Ghana is on track to build a $450mn manganese refinery, the country's first, through a strategic partnership between the government and a Chinese manganese company, announced Martin Ayisi, chief executive officer of the Minerals Commission.
The refinery will be established by Ningxia Tianyuan Manganese Industry Group Company Limited (TMI), the Chinese parent company of Ghana Manganese Company (GMC), near the latter's Nsuta mine in the Western region.
This initiative is part of a broader strategy by the Ghanaian government to add value to green minerals, particularly manganese, essential for manufacturing batteries used in EVs.
It aims to enhance the value of Ghana’s manganese production and increase its revenue from manganese from the current 27% to nearly 40%, reports Citi News.
“This project will not only increase our revenue but also significantly impact our economy by providing employment opportunities," Ayisi said at the 7th annual Mining On Top Africa (MOTA) summit in Paris. The government plans to initiate construction of the refinery in August 2024, demonstrating its commitment to transforming the mineral sector.

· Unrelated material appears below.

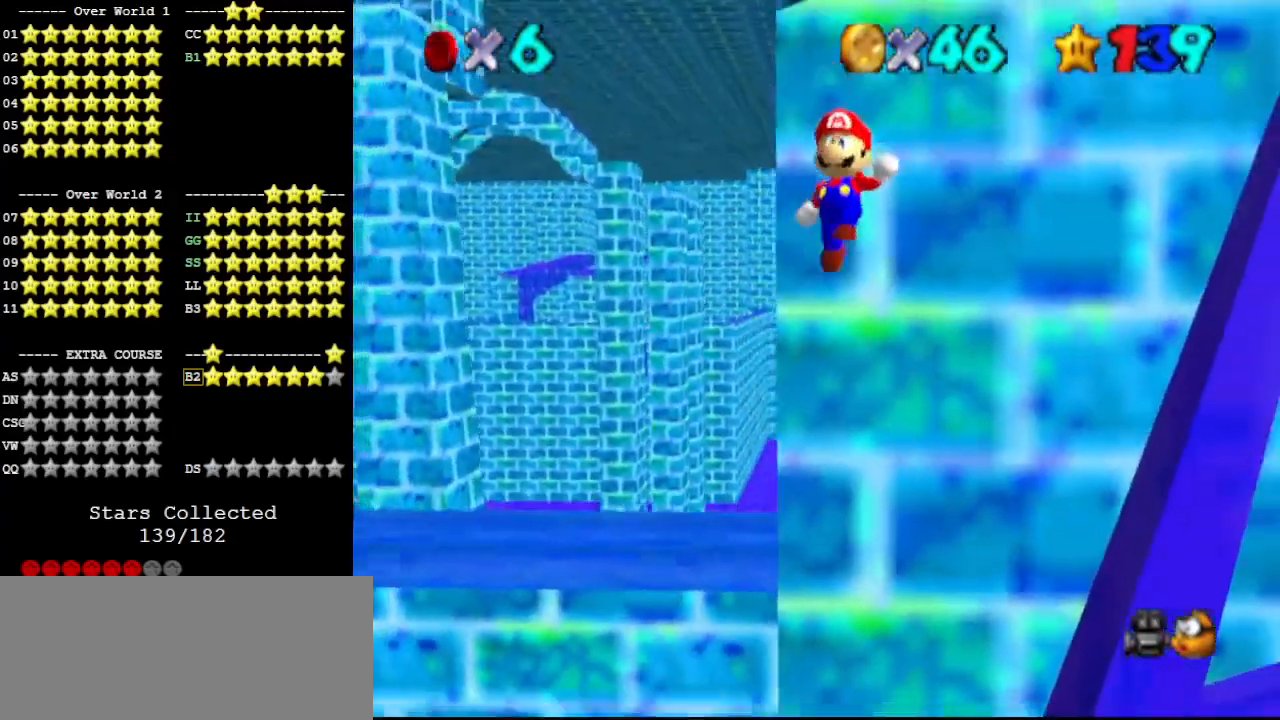
{"dt_ms": 500, "buttons": ["A"], "left_stick": "up-left", "events": [[267, "left_stick", "up-left"], [300, "A", "down"]]}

In 2023, Ghana was the fourth-largest global producer of manganese ore, exporting over 4mn tonnes. However, the country lacks refining capacity, with 95% of its ore being exported to China.
TMI, a diversified industrial group involved in ore mining, metallurgy, and chemicals, holds a significant share in Consmin, overseeing the Nsuta mine. Its involvement in both the EV battery and alloy sectors suggests a strategic investment in its current supply chain.
Highlighting the shift from exporting raw manganese, a practice since 1916, Ayisi said the current government is focused on adding value locally.
Additionally, plans to establish a lithium mine by the end of 2024 were disclosed, with the project expected to take 22 months to complete, further boosting local processing capabilities, writes Citi News.
Ayisi urged other African countries to adopt similar strategies for local participation in mineral resource projects, advocating for policies that allow local citizens to benefit from the value chain and suggesting local ownership of shares in mining companies.
He also underscored the importance of stable governance for long-term partnerships, advising investors to consider a country’s regime and practices before committing.